▸ **REQUIRED ACTION**: Report each line of the entries below that has the word "share" in it.

▸ **Extracted page text data**:
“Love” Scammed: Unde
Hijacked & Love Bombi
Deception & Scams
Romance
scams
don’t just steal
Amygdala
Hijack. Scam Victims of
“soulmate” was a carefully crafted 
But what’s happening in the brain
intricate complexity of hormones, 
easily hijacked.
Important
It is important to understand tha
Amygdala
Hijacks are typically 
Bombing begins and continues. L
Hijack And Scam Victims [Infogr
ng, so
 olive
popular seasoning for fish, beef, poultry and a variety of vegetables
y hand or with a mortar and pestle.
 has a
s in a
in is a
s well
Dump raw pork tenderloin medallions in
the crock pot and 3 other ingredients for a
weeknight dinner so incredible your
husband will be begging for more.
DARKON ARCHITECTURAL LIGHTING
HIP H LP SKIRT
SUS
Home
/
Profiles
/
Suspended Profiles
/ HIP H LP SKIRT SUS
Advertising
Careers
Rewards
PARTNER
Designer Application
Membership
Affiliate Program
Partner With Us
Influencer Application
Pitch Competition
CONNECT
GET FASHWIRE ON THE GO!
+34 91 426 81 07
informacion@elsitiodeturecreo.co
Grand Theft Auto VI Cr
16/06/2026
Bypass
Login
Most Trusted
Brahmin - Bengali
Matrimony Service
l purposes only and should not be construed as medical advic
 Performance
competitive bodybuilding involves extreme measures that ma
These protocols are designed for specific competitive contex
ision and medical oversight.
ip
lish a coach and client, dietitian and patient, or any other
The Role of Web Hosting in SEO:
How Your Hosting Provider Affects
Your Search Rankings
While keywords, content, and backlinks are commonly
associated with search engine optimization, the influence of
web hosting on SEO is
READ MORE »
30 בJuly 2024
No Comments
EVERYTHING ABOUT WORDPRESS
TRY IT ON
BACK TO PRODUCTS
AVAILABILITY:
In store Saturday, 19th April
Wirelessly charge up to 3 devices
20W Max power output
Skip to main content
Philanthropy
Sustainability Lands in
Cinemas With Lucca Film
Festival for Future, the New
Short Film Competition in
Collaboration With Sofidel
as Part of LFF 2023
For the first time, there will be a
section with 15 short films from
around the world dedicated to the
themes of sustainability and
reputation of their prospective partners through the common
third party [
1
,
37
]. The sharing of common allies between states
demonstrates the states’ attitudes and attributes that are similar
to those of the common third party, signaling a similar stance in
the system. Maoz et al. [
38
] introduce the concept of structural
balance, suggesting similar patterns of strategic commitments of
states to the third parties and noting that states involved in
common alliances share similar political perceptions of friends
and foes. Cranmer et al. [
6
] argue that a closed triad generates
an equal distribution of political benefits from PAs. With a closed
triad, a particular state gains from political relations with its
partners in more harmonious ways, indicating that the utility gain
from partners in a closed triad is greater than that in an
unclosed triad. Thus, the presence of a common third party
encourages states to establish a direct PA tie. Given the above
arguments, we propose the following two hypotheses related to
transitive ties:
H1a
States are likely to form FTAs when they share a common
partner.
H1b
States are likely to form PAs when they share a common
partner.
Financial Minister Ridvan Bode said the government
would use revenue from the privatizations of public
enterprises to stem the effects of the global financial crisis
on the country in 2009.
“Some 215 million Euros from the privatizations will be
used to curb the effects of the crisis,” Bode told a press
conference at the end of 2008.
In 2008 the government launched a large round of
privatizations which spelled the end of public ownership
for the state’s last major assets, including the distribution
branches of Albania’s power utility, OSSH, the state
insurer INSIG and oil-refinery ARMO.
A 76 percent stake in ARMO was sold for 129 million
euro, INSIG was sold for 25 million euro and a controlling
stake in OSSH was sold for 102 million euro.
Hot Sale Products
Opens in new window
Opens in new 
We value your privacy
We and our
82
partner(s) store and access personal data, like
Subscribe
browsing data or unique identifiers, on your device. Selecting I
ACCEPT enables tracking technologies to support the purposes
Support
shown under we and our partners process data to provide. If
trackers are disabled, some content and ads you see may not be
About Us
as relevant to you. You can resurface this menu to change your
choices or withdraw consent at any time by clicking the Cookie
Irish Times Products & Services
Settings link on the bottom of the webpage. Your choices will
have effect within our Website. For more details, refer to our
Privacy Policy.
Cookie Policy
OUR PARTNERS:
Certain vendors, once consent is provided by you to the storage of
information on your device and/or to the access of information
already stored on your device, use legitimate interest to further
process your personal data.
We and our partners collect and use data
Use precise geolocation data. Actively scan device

▸ **ANSWER TO THIS PROBLEM**:
common alliances share similar political perceptions of friends
States are likely to form FTAs when they share a common
States are likely to form PAs when they share a common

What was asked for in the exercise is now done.